The task — Copy out every line of text in the items below without changing a word, and leave the pictures out of your answer.

Rows —

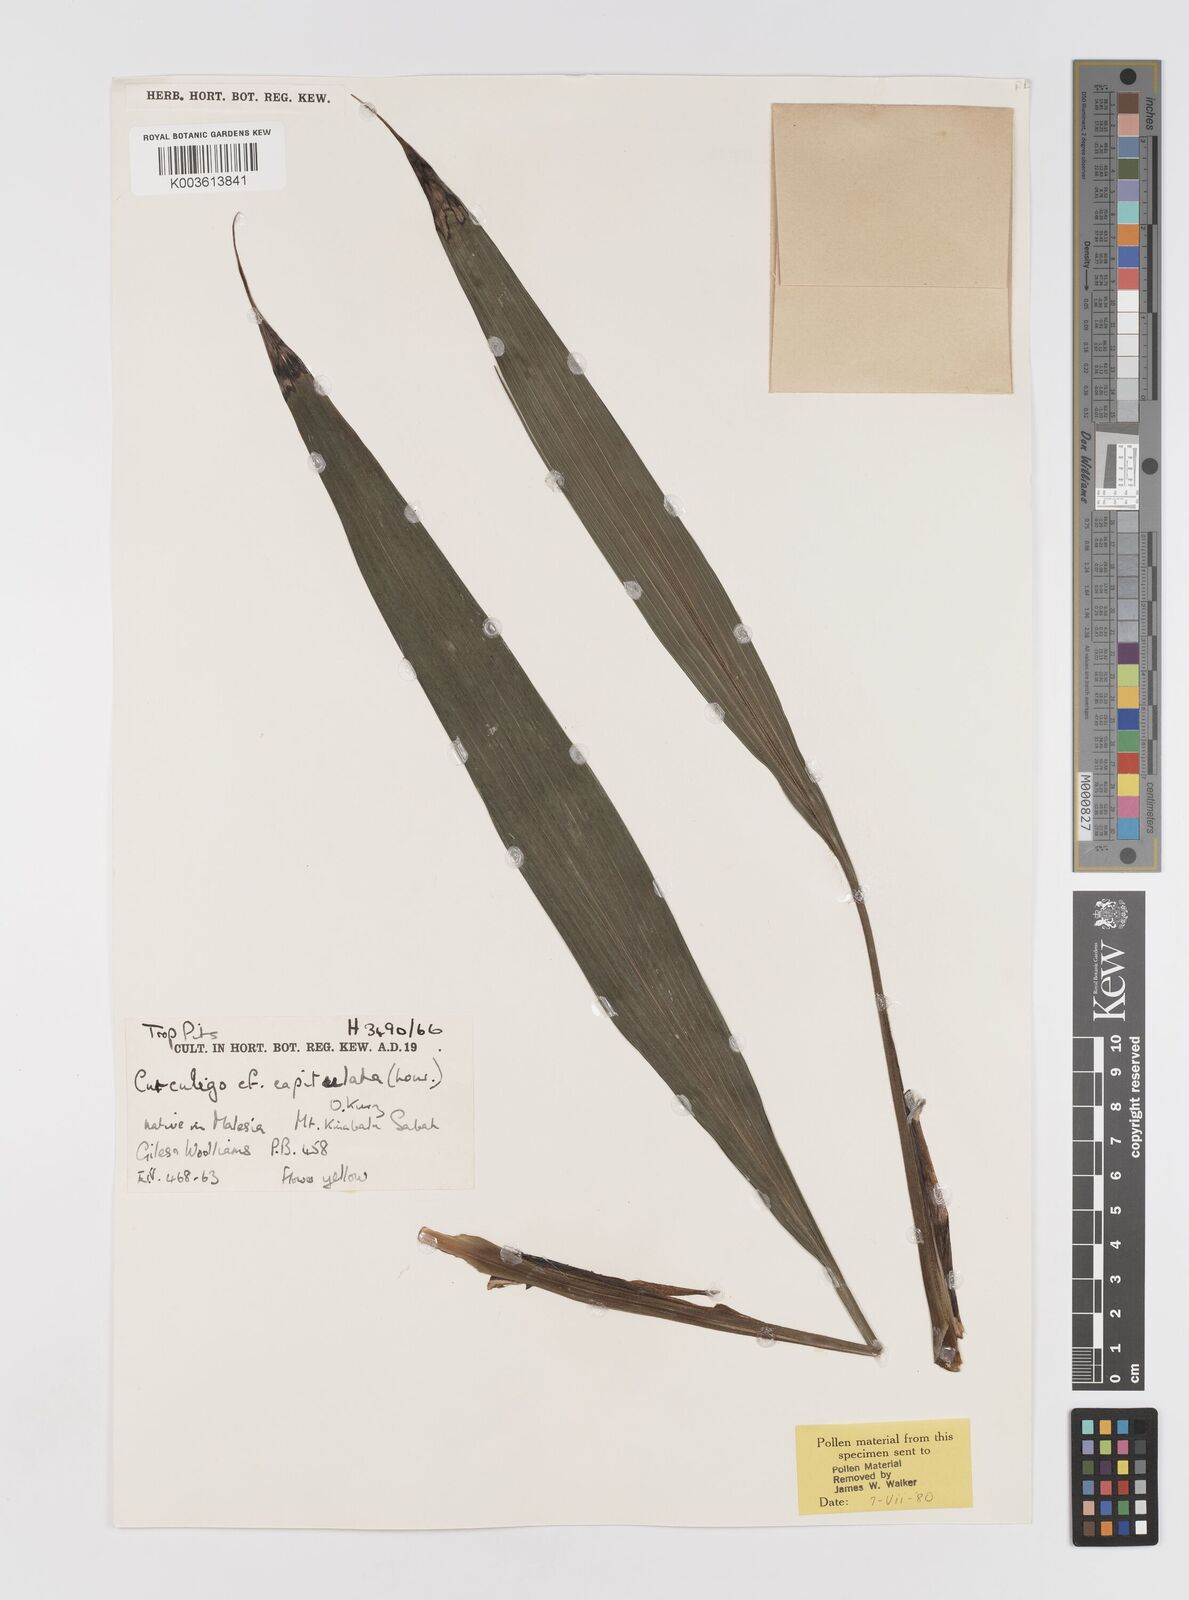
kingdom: Plantae
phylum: Tracheophyta
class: Liliopsida
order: Asparagales
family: Hypoxidaceae
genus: Curculigo
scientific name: Curculigo capitulata
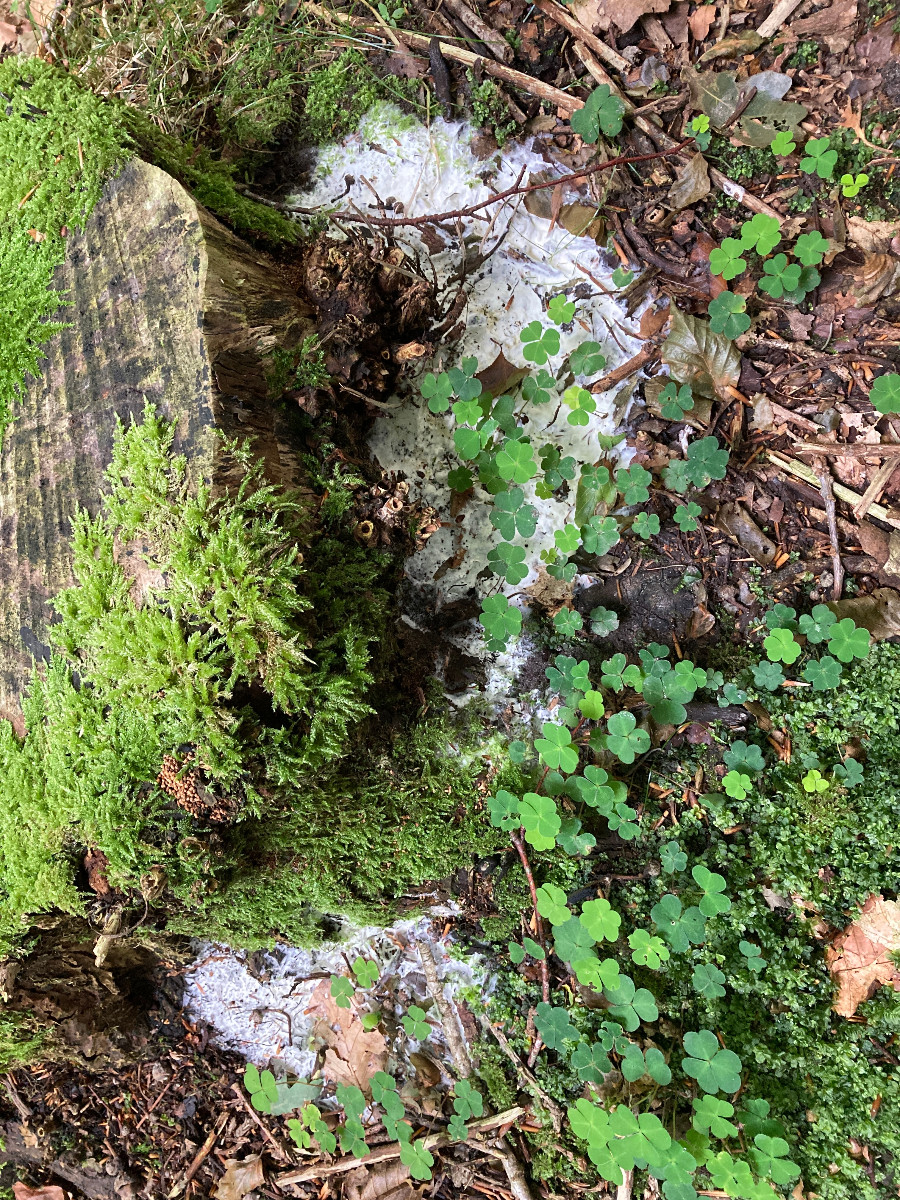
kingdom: Fungi
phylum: Ascomycota
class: Sordariomycetes
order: Hypocreales
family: Hypocreaceae
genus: Trichoderma
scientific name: Trichoderma citrinum
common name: udbredt kødkerne
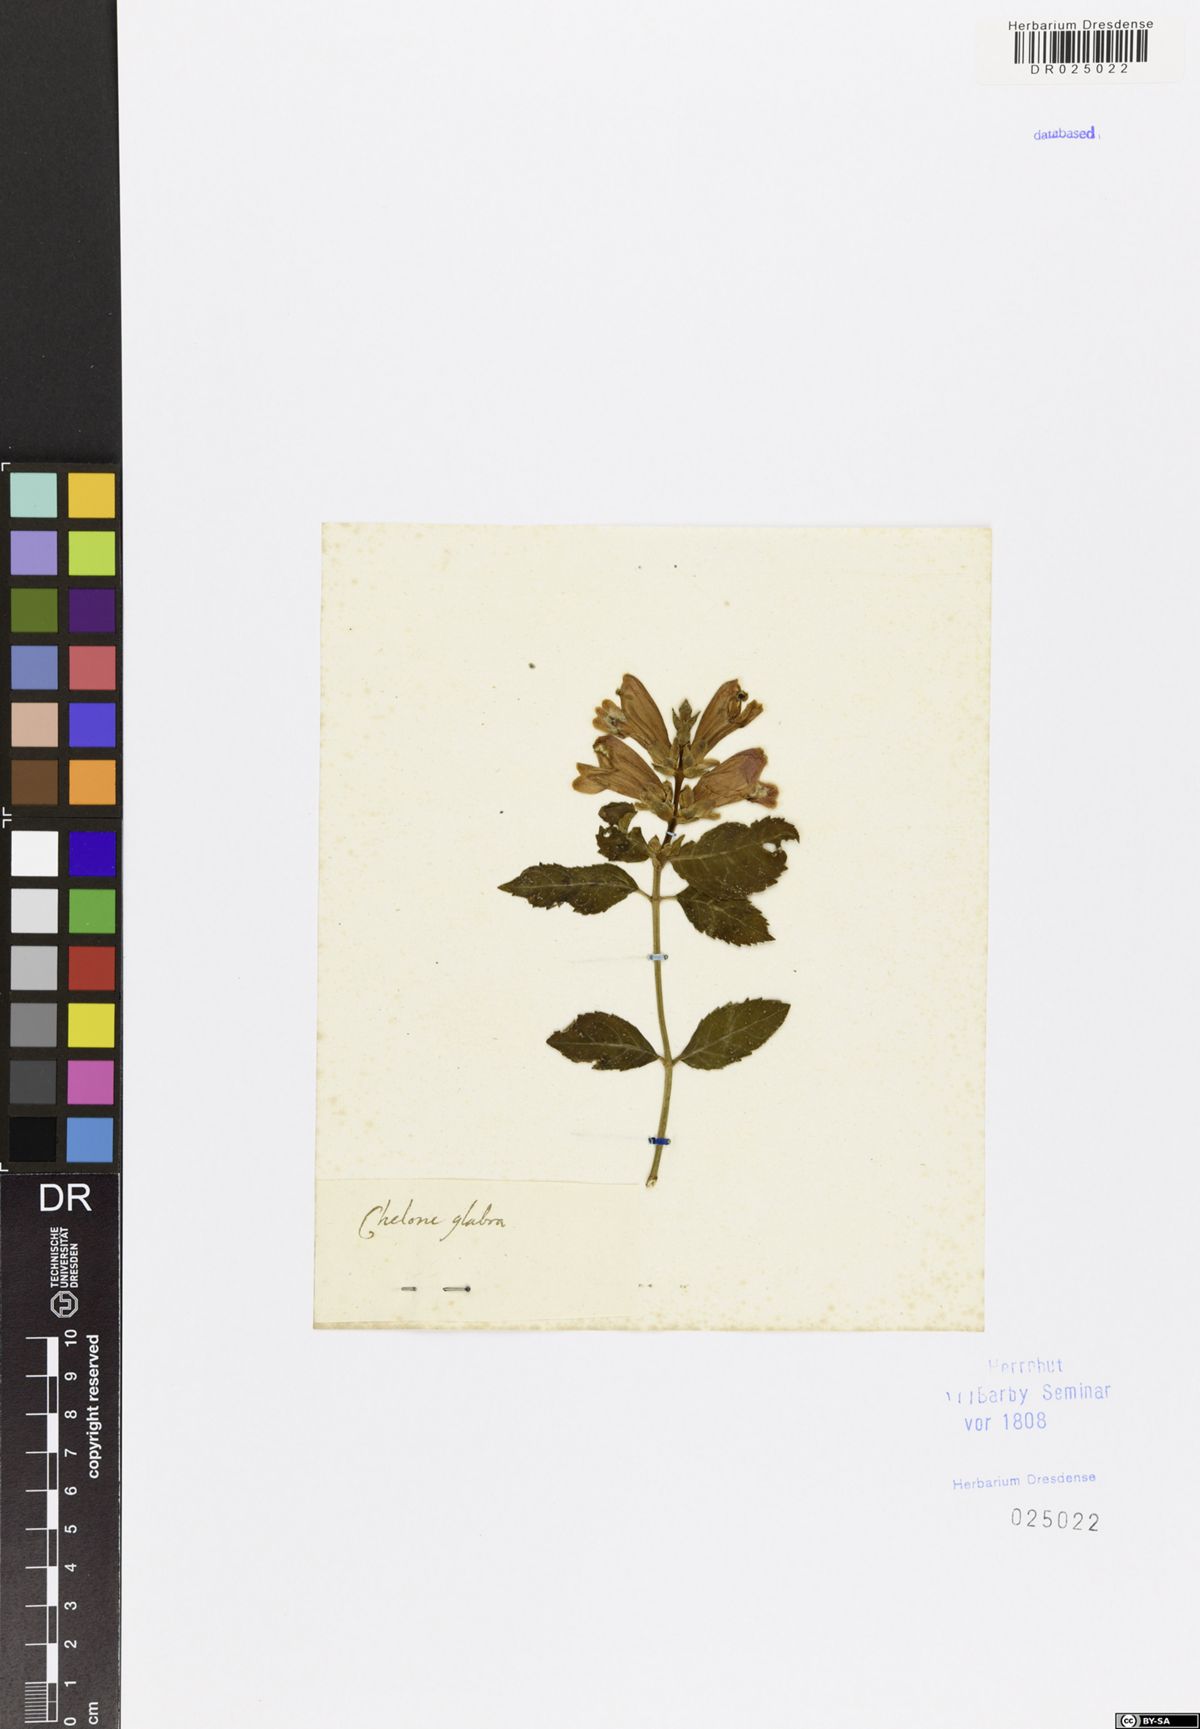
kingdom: Plantae
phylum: Tracheophyta
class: Magnoliopsida
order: Lamiales
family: Plantaginaceae
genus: Chelone
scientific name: Chelone glabra
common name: Snakehead
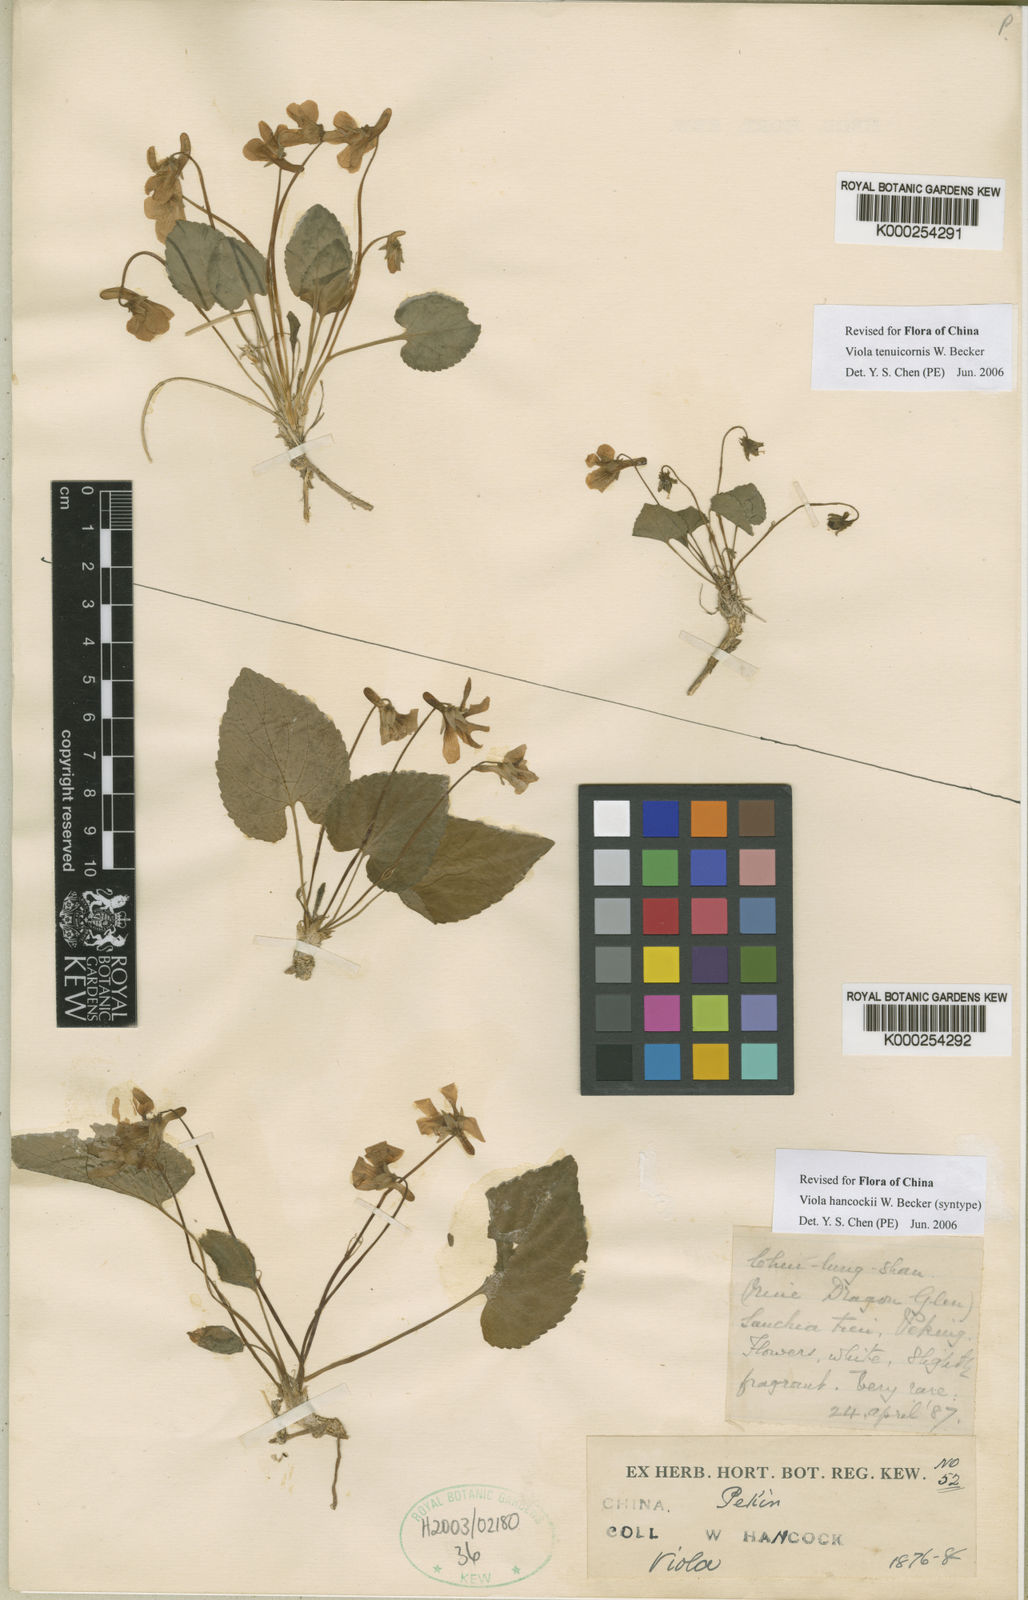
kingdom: Plantae
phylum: Tracheophyta
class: Magnoliopsida
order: Malpighiales
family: Violaceae
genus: Viola
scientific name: Viola hancockii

The solution —
kingdom: Plantae
phylum: Tracheophyta
class: Liliopsida
order: Asparagales
family: Hypoxidaceae
genus: Curculigo
scientific name: Curculigo capitulata
kingdom: Fungi
phylum: Ascomycota
class: Sordariomycetes
order: Hypocreales
family: Hypocreaceae
genus: Trichoderma
scientific name: Trichoderma citrinum
common name: udbredt kødkerne
kingdom: Plantae
phylum: Tracheophyta
class: Magnoliopsida
order: Lamiales
family: Plantaginaceae
genus: Chelone
scientific name: Chelone glabra
common name: Snakehead
kingdom: Plantae
phylum: Tracheophyta
class: Magnoliopsida
order: Malpighiales
family: Violaceae
genus: Viola
scientific name: Viola hancockii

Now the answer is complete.